20 marzo, 2012
Escribe EVA ESPINOSA
Qué tan mágico puede ser el olor a puro, a sangre y a sol, que convoca a esas almas necesitadas del milagro del arte.
La emoción profunda de ver un paseíllo de luces, música y danza. El encuentro con los camaradas de la legua, de los artistas de la lente y la pluma y de esos personajes que vemos lejanos pero que nos sentimos tan cercanos a ellos.
El encuentro con ese mundo fantástico donde se tejen glorias y tragedias, en donde nos sentimos arropados por capotes y monteras.
La esencia viva de convivir con la alegría y la muerte y la emoción de estar tan cerca de su majestad, aquel que tiene el poder de convocarnos, el que hace estremecer nuestros cuerpos y calentar nuestra sangre bravía.
Ese llamado de la catedral que nos incita a gritar la plegaria del ¡Olé! esperanzados a vivir la más profunda de las artes.
Pero hablar de toros bravos no es hablar de cualquier cosa, requiere de muchos cuidados por temible y peligrosa que esta sea. No da leche ni da carne por lo tanto este ganado si no fuera por su encaste ya se hubiera exterminado.

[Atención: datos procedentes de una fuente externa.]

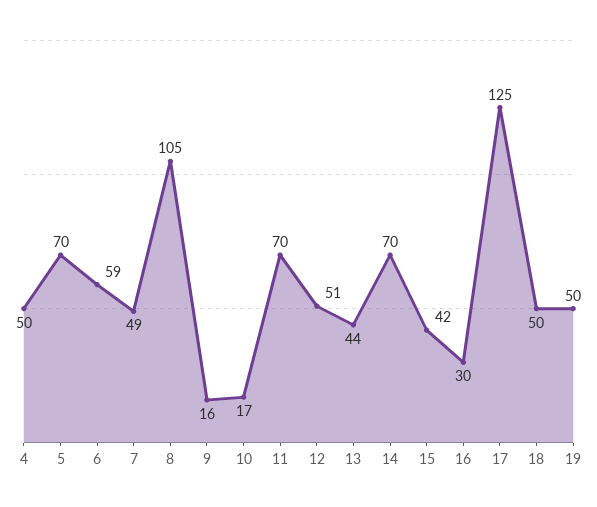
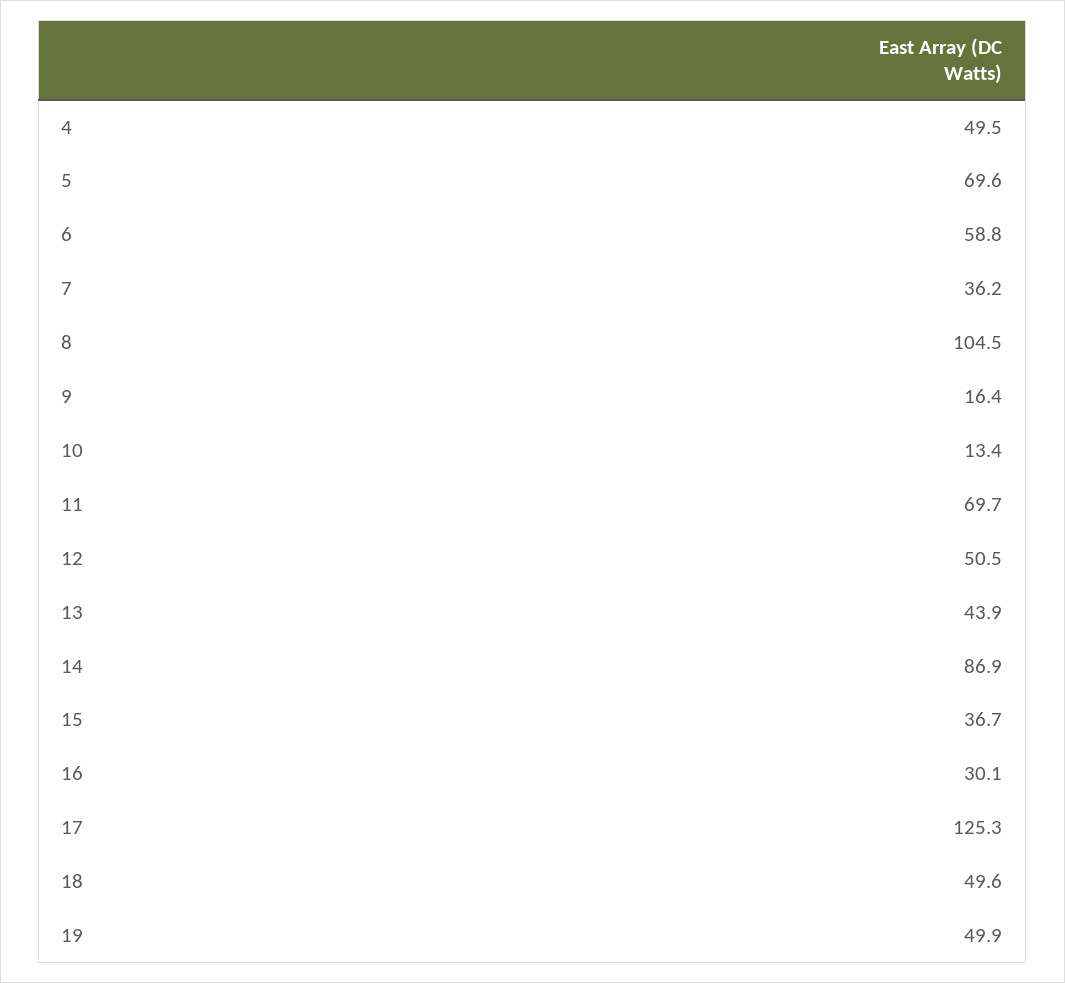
7: 49 -> 36.2
10: 17 -> 13.4
14: 70 -> 86.9
15: 42 -> 36.7

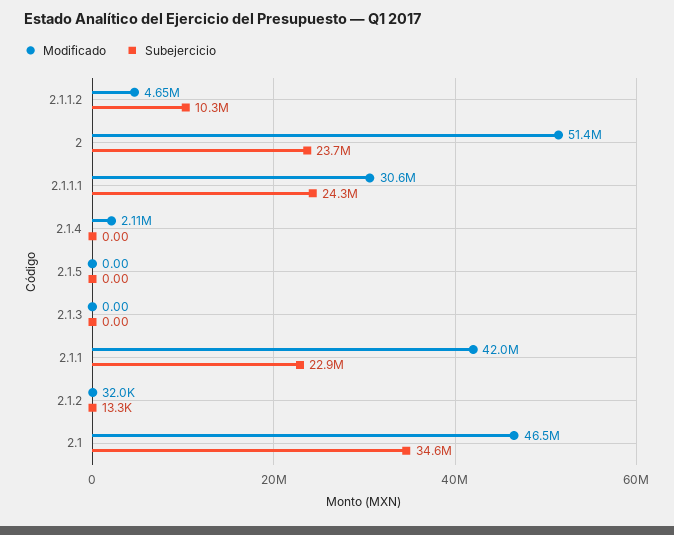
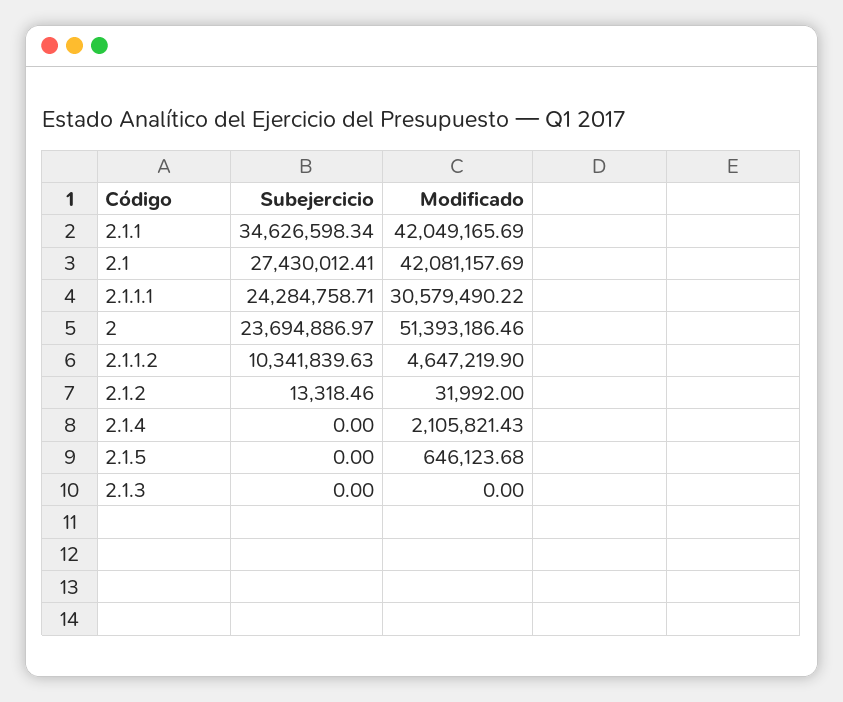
Modificado, 2.1.5: 0 -> 646123.68
Subejercicio, 2.1.1: 22900000 -> 34626598.34
Modificado, 2.1: 46500000 -> 42081157.69
Subejercicio, 2.1: 34600000 -> 27430012.41

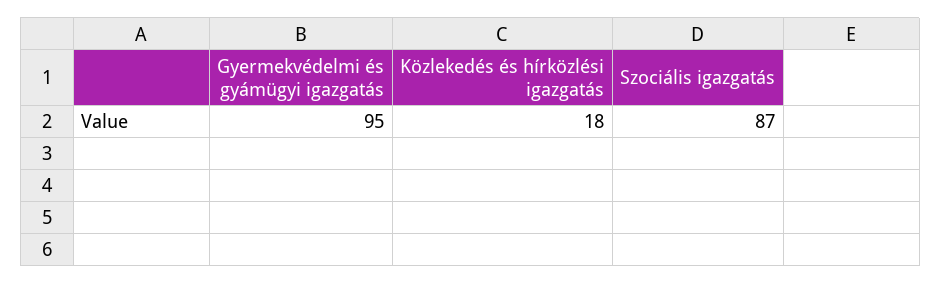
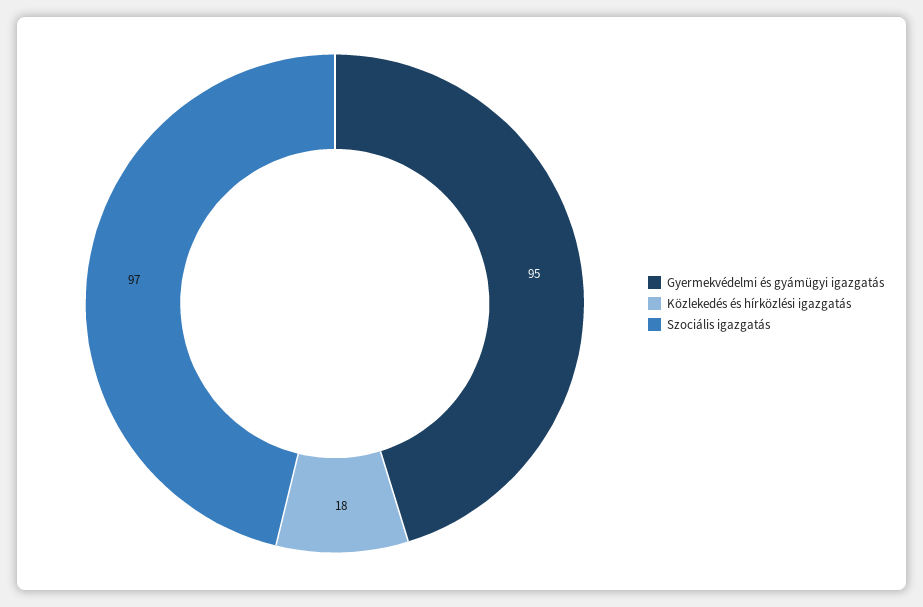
Szociális igazgatás: 87 -> 97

Pues bien son tantas las maravillas que guarda la fiesta brava en su ser, que es el momento de que esa grandeza lo siga siendo, que los aficionados exijamos toros bravos, para así enfrentar la realidad de la fiesta, la lucha real entre el toro bravo y el torero valiente.
La fiesta necesita que se le devuelva su verdadera razón de ser, no mas novillos engordados, no mas mansedumbre, revitalicemos la grandeza que tanto pregonamos y esa radica en la BRAVURA del toro.